Il était fort frappé de ces idées et y insistait ; mais la raison de ces différences qui le surprenaient n’était-elle pas en lui plutôt et dans le nouveau point de vue d’où il regardait ? Il était ambassadeur maintenant, et ses cheveux avaient blanchi ; il voyait de bien haut ce qu’il avait vu de bien bas et tout jeune.

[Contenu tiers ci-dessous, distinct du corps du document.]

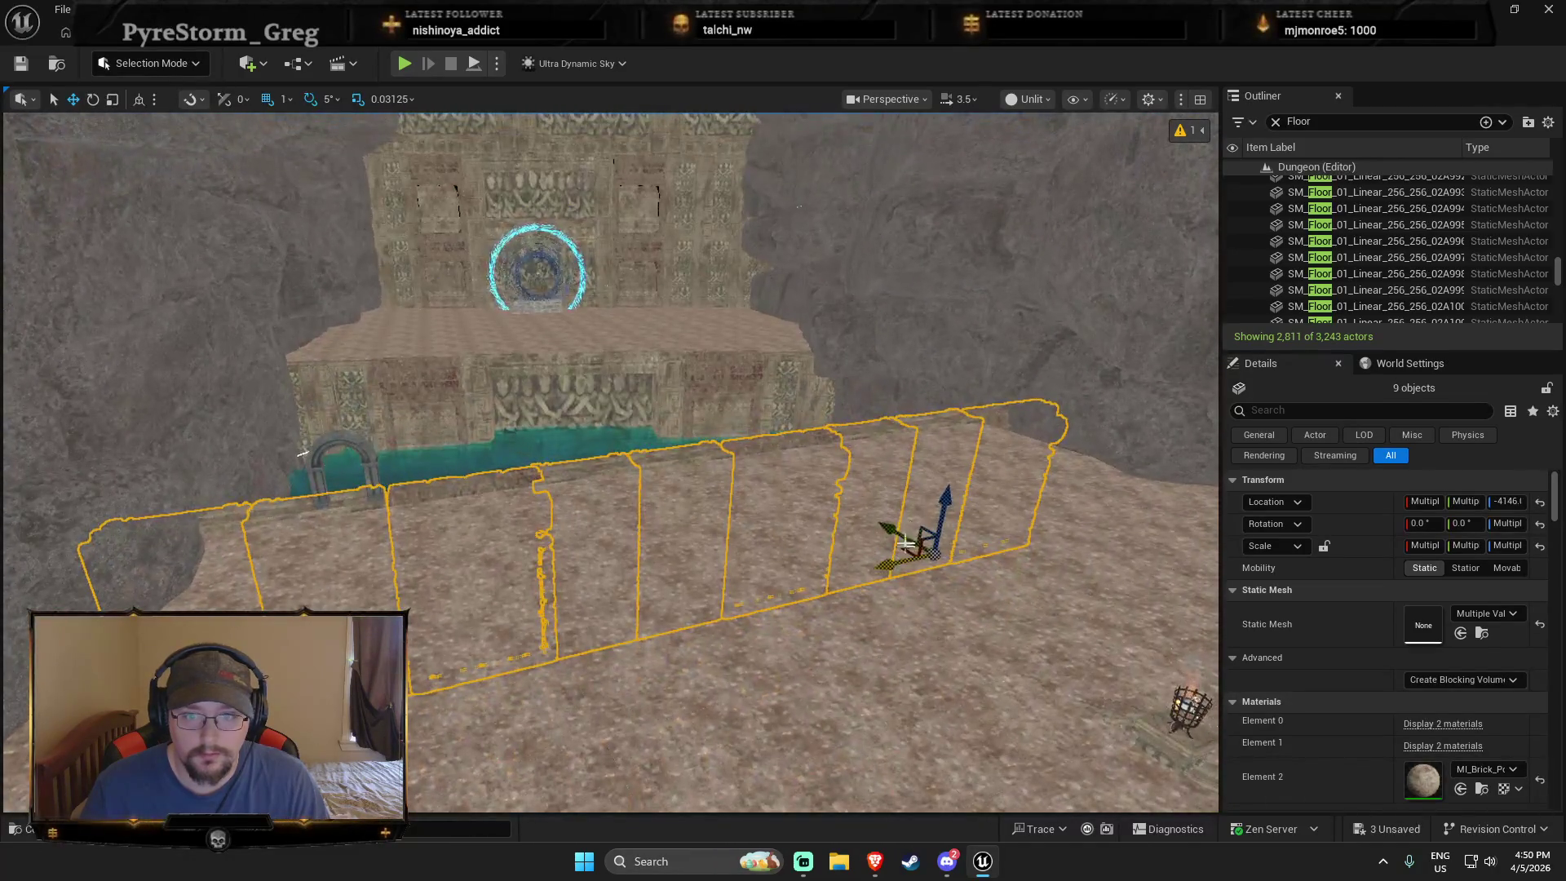
click(960, 495)
key(ctrl+z)
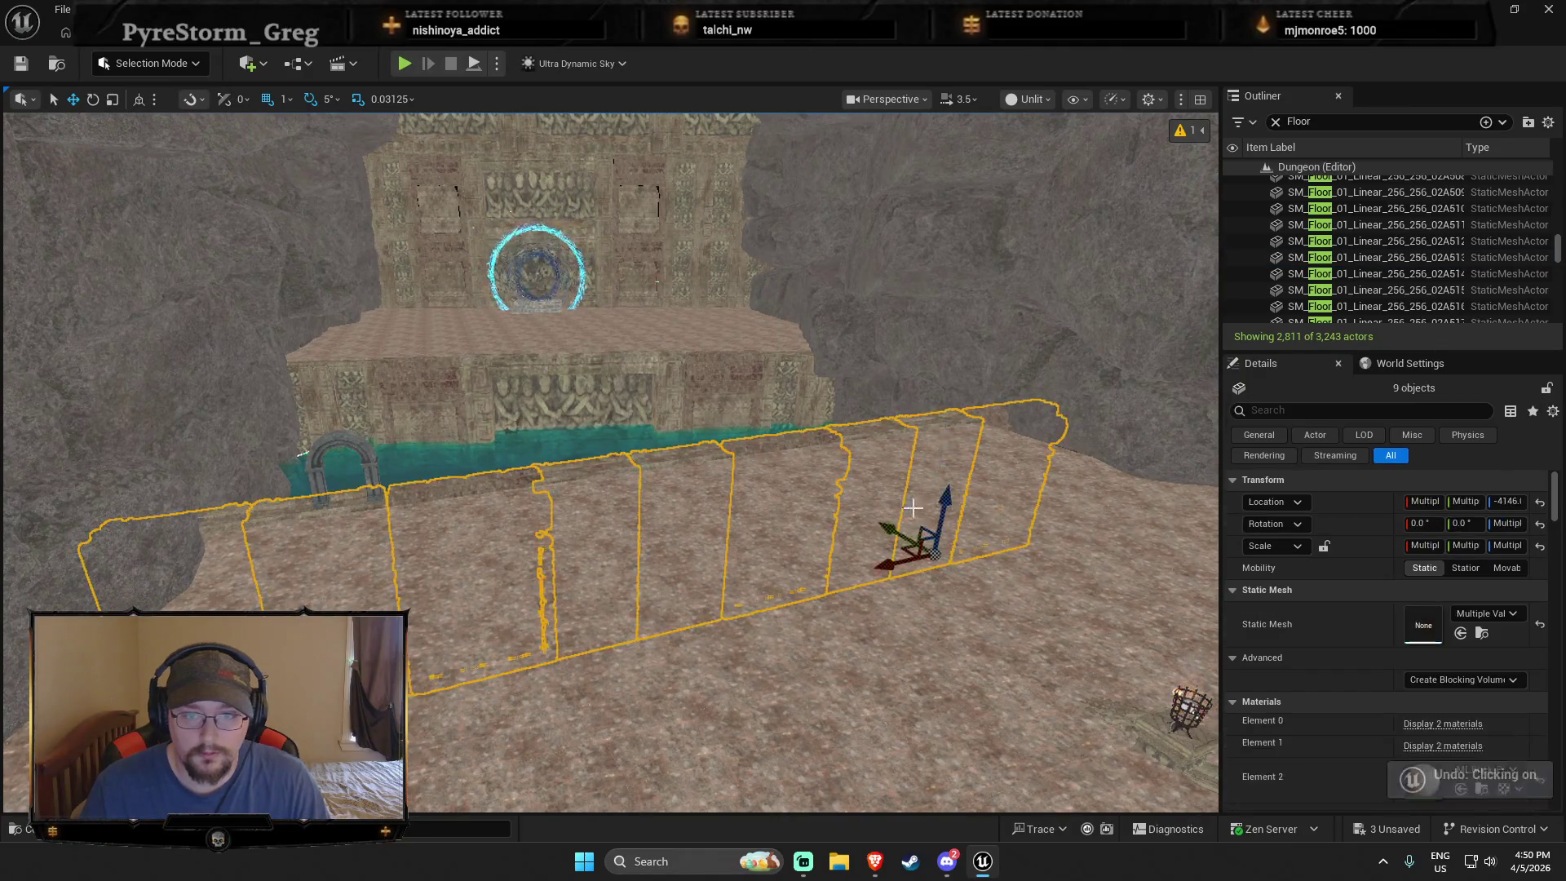
mouse_move(851, 505)
mouse_down()
mouse_move(848, 456)
mouse_move(718, 420)
mouse_move(575, 541)
mouse_up()
drag(551, 451, 548, 459)
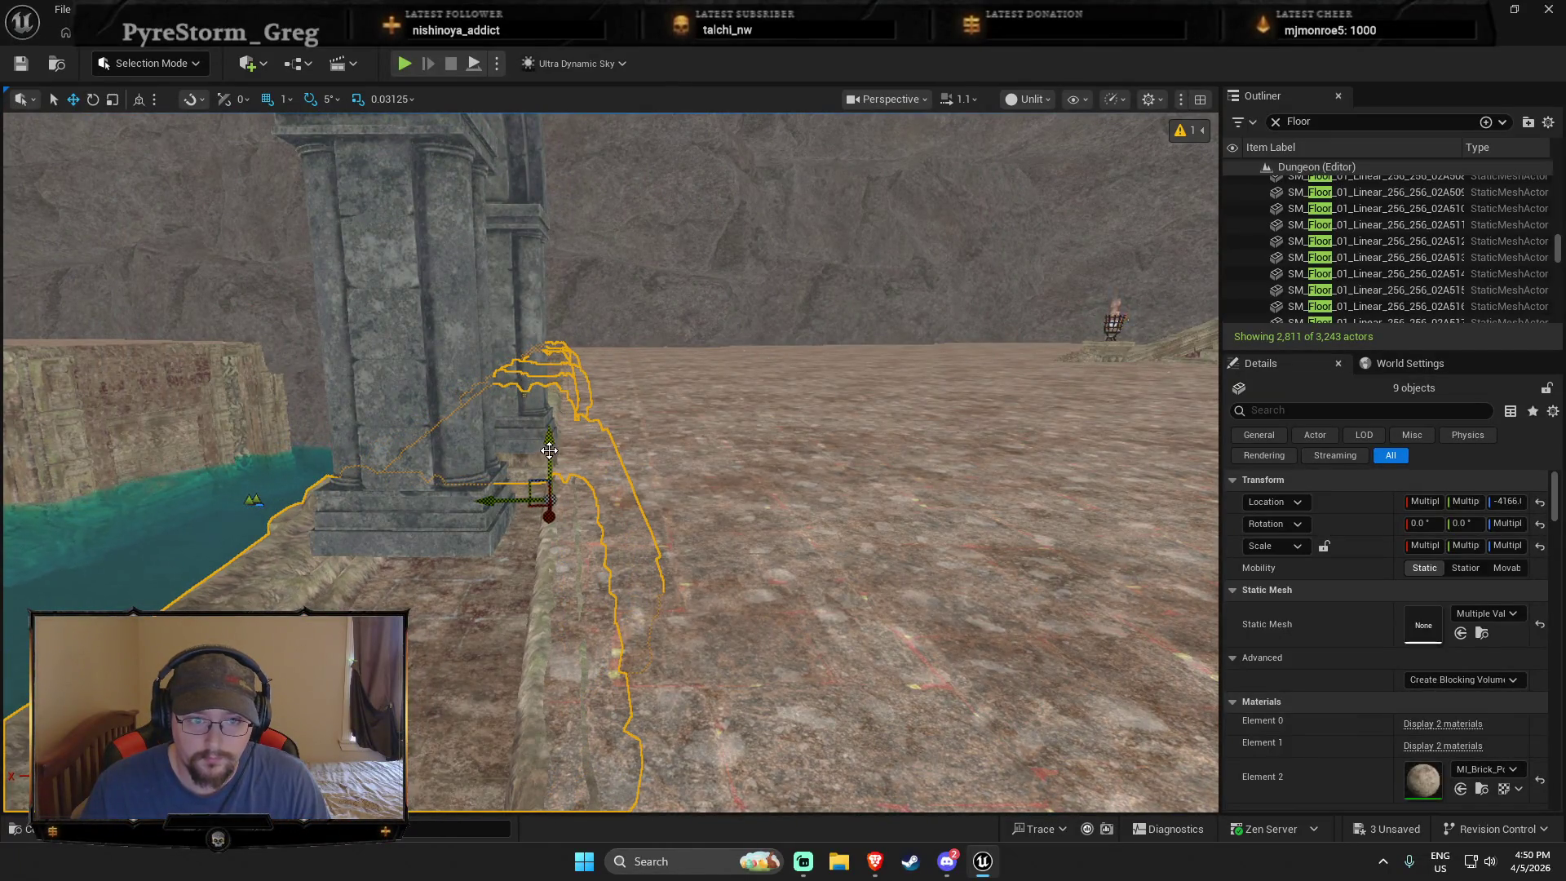
Step: Sink the SM_Doorway_Pillar_2 arch to height -2976 so it sits on the floor
click(467, 387)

Quelques jours après son arrivée à Londres, M. de Châteaubriand eut la visite de M. de Montesquieu, le petit-fils de l’auteur de l’Esprit des lois, fixé alors en Angleterre où il s’était marié et vivait fort retiré. Dès qu’il l’eut entendu annoncer, l’ambassadeur fut au-devant de lui tout ému ; et lui prenant les mains : « Ah ! monsieur, dit-il, que j’ai de joie de l’honneur que vous me faites ! il me semble que c’est votre grand-père qui daigne, en votre personne, me venir voir. » M. de Montesquieu, — on peut le dire aujourd’hui puisqu’il est mort, — n’était point fort renommé pour la vivacité de son esprit ni ses réparties. Pourtant il en eut une ce jour-là bien heureuse, comme il semble que ce soit l’air du grand monde qui en inspire parfois aux hommes de ce rang les plus ordinaires. « Mais, monsieur l’ambassadeur, reprit-il, ne m’était-ce pas un devoir de me présenter chez vous, qui nous rappelez à la fois mon grand-père et Fénelon ? » Le mot vraiment était admirable. C’était un magnifique éloge et plein de justesse ; les larmes en vinrent presque aux yeux de M. de Châteaubriand ; et à ce propos, une autre fois qu’il en était reparlé : « J’en suis fâché, s’écria-t-il, pour mon prédécesseur, mais il lui est peu flatteur de n’avoir pas eu cette visite. Si je ne l’eusse reçue, moi, il m’eût semblé voir l’ombre du grand Montesquieu sortir de son tombeau et me crier : « Éloignez-vous, je ne veux pas vous connaître. » Ce prédécesseur de M. de Châteaubriand n’avait, à dire vrai, rien à faire avec Montesquieu ni avec son ombre.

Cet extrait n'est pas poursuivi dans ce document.